What to produce:
Set down the listing below verbatim, but only from its first line through the line containing "callers to resolve".

Records for this exercise:

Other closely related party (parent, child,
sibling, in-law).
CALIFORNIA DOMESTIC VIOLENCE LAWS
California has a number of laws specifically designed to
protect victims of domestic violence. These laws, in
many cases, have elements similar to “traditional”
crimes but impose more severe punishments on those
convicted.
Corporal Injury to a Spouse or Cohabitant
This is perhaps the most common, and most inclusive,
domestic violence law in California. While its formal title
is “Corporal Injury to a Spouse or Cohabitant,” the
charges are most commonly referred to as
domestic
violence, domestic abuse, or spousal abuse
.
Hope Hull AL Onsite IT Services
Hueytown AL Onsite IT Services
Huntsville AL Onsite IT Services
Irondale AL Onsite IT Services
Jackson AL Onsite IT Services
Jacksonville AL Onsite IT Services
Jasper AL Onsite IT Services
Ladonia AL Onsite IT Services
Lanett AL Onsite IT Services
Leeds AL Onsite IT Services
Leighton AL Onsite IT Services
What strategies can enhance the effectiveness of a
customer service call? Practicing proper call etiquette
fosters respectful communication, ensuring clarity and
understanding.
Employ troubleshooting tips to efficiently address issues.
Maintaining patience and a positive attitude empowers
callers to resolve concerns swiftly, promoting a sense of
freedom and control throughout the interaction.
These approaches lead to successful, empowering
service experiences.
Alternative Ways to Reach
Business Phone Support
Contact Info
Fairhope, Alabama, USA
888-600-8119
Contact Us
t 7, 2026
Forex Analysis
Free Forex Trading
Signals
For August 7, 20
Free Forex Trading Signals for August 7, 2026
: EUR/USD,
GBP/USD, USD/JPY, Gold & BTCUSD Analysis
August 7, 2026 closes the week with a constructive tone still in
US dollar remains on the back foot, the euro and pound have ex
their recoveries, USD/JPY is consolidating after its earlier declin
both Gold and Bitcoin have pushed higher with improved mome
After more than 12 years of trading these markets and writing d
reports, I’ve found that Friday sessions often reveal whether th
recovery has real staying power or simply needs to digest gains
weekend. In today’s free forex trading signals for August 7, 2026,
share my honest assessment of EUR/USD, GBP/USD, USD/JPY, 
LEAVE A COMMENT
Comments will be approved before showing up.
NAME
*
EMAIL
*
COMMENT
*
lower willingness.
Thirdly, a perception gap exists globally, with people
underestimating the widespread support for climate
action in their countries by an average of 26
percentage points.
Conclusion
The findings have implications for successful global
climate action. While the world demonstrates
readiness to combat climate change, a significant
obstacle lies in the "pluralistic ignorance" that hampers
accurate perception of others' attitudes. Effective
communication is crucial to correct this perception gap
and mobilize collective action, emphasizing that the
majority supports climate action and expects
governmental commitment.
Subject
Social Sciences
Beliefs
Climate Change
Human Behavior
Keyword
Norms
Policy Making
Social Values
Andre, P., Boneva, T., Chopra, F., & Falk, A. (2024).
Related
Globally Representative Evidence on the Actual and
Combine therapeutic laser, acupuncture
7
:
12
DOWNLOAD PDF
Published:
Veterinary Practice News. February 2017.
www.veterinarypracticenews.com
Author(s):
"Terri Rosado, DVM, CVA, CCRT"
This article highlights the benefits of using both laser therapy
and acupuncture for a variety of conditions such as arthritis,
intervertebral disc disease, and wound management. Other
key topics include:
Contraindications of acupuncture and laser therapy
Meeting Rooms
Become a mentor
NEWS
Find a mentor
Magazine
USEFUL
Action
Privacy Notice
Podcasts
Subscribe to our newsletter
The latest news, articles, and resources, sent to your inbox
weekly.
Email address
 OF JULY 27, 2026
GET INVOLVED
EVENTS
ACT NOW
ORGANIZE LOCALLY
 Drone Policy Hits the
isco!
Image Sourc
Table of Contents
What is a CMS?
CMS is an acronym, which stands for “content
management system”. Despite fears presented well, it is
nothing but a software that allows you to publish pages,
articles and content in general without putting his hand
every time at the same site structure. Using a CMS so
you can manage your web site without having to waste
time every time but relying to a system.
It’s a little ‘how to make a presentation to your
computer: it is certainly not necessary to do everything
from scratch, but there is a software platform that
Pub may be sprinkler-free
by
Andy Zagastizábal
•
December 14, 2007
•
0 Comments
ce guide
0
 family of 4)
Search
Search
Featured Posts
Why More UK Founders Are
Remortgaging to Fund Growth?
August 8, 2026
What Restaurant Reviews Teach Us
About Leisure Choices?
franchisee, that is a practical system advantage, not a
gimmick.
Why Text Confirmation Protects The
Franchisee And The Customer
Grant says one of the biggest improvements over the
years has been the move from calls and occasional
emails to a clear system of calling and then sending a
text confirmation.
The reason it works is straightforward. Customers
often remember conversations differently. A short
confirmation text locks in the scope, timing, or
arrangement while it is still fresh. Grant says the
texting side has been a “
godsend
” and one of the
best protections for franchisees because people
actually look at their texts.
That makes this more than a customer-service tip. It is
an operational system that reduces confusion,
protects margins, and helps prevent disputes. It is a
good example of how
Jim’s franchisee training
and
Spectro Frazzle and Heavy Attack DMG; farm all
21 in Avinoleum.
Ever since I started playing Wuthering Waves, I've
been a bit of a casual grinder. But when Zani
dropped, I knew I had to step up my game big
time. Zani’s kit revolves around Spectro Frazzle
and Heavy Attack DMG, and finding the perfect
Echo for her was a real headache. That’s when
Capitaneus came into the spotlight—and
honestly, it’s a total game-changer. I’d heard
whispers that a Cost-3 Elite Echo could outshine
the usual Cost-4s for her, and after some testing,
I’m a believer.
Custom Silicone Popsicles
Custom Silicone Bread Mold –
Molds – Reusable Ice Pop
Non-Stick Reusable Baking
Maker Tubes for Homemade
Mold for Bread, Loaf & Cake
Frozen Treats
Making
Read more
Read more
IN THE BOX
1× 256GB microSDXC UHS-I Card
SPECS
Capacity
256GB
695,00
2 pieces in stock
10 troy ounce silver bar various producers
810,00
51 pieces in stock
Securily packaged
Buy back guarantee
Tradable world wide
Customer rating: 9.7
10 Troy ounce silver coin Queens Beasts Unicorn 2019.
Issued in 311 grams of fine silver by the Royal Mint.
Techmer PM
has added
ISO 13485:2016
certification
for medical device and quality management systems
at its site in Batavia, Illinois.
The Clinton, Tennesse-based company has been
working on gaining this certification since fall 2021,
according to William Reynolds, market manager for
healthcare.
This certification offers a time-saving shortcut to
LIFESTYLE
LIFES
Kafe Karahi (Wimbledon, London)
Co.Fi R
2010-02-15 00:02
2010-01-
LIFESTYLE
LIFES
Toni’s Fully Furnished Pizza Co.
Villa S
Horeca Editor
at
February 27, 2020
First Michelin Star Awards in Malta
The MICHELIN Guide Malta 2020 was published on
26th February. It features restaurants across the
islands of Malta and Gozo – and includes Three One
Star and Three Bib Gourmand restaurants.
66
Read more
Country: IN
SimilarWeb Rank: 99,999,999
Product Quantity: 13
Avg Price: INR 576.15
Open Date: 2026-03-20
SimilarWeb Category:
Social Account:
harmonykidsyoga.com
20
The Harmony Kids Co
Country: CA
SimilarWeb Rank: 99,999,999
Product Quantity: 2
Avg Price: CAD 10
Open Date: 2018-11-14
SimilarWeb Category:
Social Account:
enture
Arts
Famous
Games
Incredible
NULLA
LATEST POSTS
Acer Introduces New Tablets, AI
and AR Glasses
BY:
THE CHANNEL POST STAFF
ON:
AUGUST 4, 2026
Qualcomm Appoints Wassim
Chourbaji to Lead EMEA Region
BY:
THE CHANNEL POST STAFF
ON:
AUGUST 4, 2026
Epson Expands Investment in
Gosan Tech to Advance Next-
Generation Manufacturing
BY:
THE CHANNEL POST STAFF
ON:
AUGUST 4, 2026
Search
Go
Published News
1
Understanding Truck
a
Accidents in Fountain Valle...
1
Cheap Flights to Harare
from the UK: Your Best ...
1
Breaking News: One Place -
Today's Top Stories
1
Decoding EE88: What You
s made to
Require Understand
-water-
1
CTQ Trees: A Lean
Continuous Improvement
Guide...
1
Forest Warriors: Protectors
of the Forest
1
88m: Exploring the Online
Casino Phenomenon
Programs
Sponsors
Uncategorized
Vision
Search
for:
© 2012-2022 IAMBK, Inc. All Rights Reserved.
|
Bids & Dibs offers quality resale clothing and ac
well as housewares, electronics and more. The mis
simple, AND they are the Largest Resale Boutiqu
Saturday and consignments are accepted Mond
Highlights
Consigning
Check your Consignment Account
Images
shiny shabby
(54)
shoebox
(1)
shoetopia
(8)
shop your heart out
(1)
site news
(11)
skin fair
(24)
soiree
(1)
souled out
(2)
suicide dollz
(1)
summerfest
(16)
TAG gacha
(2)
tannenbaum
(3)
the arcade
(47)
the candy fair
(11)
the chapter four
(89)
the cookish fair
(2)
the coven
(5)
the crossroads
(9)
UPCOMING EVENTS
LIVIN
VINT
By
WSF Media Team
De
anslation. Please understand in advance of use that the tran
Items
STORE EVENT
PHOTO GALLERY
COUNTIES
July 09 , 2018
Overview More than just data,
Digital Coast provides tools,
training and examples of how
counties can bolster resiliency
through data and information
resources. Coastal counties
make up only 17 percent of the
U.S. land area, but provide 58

Answer to this problem:
Other closely related party (parent, child,
sibling, in-law).
CALIFORNIA DOMESTIC VIOLENCE LAWS
California has a number of laws specifically designed to
protect victims of domestic violence. These laws, in
many cases, have elements similar to “traditional”
crimes but impose more severe punishments on those
convicted.
Corporal Injury to a Spouse or Cohabitant
This is perhaps the most common, and most inclusive,
domestic violence law in California. While its formal title
is “Corporal Injury to a Spouse or Cohabitant,” the
charges are most commonly referred to as
domestic
violence, domestic abuse, or spousal abuse
.
Hope Hull AL Onsite IT Services
Hueytown AL Onsite IT Services
Huntsville AL Onsite IT Services
Irondale AL Onsite IT Services
Jackson AL Onsite IT Services
Jacksonville AL Onsite IT Services
Jasper AL Onsite IT Services
Ladonia AL Onsite IT Services
Lanett AL Onsite IT Services
Leeds AL Onsite IT Services
Leighton AL Onsite IT Services
What strategies can enhance the effectiveness of a
customer service call? Practicing proper call etiquette
fosters respectful communication, ensuring clarity and
understanding.
Employ troubleshooting tips to efficiently address issues.
Maintaining patience and a positive attitude empowers
callers to resolve concerns swiftly, promoting a sense of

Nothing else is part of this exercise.